Abstract. During the ACRIDICON-CHUVA (Aerosol, Cloud, Precipitation,
and Radiation Interactions and Dynamics of Convective Cloud Systems–Cloud
Processes of the Main Precipitation Systems in Brazil: A Contribution to
Cloud Resolving Modeling and to the GPM (Global Precipitation Measurement)) aircraft campaign in September 2014 over the
Amazon, among other topics, aerosol effects on the development of cloud
microphysical profiles during the burning season were studied. Hyperspectral
remote sensing with the imaging spectrometer specMACS provided cloud
microphysical information for sun-illuminated cloud sides. In order to derive
profiles of phase or effective radius from cloud side observations, vertical
location information is indispensable. For this purpose, spectral
measurements of cloud-side-reflected radiation in the oxygen A absorption
band collected by specMACS were used to determine absorption path length
between cloud sides and the instrument aboard the aircraft. From these data,
horizontal distance and eventually vertical height were derived. It is shown that, depending on aircraft altitude and sensor viewing
direction, an unambiguous relationship of absorption and distance exists and
can be used to retrieve cloud geometrical parameters. A comparison to
distance and height information from stereo image analysis (using data of an
independent camera) demonstrates the efficiency of the approach. Uncertainty
estimates due to method, instrument and environmental factors are provided.
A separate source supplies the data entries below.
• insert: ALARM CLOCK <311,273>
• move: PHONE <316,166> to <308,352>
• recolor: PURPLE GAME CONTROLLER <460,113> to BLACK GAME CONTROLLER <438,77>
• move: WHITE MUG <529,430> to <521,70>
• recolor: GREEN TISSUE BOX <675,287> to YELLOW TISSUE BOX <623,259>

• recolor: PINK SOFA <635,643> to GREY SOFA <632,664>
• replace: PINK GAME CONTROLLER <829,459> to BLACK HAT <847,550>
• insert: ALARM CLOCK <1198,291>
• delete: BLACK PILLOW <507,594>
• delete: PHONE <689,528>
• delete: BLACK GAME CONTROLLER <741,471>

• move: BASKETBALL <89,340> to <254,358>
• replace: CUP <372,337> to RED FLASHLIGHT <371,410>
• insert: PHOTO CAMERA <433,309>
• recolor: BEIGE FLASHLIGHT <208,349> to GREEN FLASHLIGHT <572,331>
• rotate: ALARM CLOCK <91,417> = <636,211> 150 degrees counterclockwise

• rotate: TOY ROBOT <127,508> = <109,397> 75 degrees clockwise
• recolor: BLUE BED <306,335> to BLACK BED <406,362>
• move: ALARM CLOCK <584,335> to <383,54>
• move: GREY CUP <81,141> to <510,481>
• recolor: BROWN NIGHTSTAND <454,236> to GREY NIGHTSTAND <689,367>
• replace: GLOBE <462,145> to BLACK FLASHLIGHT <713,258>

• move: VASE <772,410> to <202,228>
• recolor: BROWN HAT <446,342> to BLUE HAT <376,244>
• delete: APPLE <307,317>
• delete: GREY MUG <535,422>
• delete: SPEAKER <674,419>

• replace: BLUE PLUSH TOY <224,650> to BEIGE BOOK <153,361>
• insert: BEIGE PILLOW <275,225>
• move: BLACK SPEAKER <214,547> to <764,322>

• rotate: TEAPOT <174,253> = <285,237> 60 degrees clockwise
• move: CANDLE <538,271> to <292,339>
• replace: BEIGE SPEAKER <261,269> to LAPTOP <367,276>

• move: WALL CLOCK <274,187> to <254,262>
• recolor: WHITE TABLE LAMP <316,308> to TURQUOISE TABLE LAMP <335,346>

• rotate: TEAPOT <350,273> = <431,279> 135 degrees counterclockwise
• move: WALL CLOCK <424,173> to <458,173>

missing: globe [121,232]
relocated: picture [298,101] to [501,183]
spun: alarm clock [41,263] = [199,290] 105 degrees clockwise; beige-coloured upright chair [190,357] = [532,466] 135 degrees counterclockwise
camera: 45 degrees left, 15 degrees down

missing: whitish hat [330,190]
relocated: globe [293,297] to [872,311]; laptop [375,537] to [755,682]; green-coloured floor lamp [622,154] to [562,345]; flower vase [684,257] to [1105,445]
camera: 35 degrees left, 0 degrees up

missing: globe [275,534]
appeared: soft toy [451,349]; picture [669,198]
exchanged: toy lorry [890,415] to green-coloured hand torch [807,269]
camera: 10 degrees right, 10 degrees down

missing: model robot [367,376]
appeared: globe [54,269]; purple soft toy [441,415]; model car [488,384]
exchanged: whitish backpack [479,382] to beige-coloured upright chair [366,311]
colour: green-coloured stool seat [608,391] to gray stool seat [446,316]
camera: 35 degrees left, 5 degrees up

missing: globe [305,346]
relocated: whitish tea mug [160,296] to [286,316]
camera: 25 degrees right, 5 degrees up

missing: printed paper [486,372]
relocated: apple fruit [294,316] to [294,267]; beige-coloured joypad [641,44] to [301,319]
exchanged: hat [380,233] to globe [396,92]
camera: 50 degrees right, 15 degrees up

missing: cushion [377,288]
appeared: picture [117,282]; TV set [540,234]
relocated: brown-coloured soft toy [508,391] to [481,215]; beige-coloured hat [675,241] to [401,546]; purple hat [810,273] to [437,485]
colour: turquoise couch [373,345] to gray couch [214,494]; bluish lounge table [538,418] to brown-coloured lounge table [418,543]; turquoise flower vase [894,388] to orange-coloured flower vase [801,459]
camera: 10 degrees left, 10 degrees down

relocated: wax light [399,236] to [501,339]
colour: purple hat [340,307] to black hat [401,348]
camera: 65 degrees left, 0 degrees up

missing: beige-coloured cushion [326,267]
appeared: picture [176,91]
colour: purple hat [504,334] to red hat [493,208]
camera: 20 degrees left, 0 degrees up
The main sources of uncertainty are unknown in cloud absorption path
contributions due to complex 3-D geometry or unknown microphysical
properties, variable surface albedo and aerosol distribution. A systematic
difference of 3.8 km between the stereo and spectral method is found which can
be attributed to 3-D geometry effects not considered in the method's
simplified cloud model. If this offset is considered, typical differences
found are 1.6 km for distance and 230 m for vertical position at a typical
distance around 20 km between sensor and convective cloud elements of
typically 1–10 km horizontal and vertical extent.